34 But perhaps you think your impiety has still an opportunity left to see in the words, Father, into Your hands I commend My Spirit, a proof that He feared the descent into the lower world, and even the necessity of death. But when you read these words and could not understand them, would it not have been better to say nothing, or to pray devoutly to be shown their meaning, than to go astray with such barefaced assertions, too mad with your own folly to perceive the truth?
Could you believe that He feared the depths of the abyss, the scorching flames, or the pit of avenging punishment, when you listen to His words to the thief on the cross, Verily, I say unto you, Today shall you be with Me in Paradise ? Such a nature with such power could not be shut up within the confines of the nether world, nor even subjected to fear of it. When He descended to Hades, He was never absent from Paradise (just as He was always in Heaven when He was preaching on earth as the Son of Man), but promised His martyr a home there, and held out to him the transports of perfect happiness.
Bodily fear cannot touch Him Who reaches indeed down as far as Hades, but by the power of His nature is present in all things everywhere. As little can the abyss of Hell and the terrors of death lay hold upon the nature which rules the world, boundless in the freedom of its spiritual power, confident of the raptures of Paradise; for the Lord Who was to descend to Hades, was also to dwell in Paradise.
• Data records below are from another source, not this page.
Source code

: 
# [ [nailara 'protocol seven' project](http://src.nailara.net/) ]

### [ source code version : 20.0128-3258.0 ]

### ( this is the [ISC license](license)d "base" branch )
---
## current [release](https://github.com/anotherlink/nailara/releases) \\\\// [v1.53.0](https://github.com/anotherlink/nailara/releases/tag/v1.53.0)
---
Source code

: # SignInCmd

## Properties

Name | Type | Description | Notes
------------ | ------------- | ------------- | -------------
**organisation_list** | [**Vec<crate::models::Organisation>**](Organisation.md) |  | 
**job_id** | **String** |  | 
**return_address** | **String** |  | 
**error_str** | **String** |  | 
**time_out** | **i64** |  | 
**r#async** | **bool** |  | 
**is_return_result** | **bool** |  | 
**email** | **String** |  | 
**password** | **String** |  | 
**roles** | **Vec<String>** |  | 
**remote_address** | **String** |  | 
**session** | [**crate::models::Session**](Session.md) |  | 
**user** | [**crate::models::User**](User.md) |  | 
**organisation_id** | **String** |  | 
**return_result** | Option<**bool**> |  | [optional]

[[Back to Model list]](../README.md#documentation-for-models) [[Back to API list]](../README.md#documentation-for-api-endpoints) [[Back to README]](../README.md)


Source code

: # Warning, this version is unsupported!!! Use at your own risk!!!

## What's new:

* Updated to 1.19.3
Separate, if you can, from His indivisible nature a part which could fear punishment: send the one part of Christ to Hades to suffer pain, the other, you must leave in Paradise to reign: for the thief says, Remember me when You come in Your Kingdom.
It was the groan he heard, I suppose, when the nails pierced the hands of our Lord, which provoked in him this blessed confession of faith: he learned the Kingdom of Christ from His weakened and stricken body! He begs that Christ will remember him when He comes in His Kingdom: you say that Christ feared as He hung dying upon the cross. The Lord promises him, Today shall you be with Me in Paradise; you would subject Christ to Hades and fear of punishment. Your faith has the opposite expectation. The thief confessed Christ in His Kingdom as He hung on the cross, and was rewarded with Paradise from the cross: you who impute to Christ the pain of punishment and the fear of death, will fail of Paradise and His Kingdom.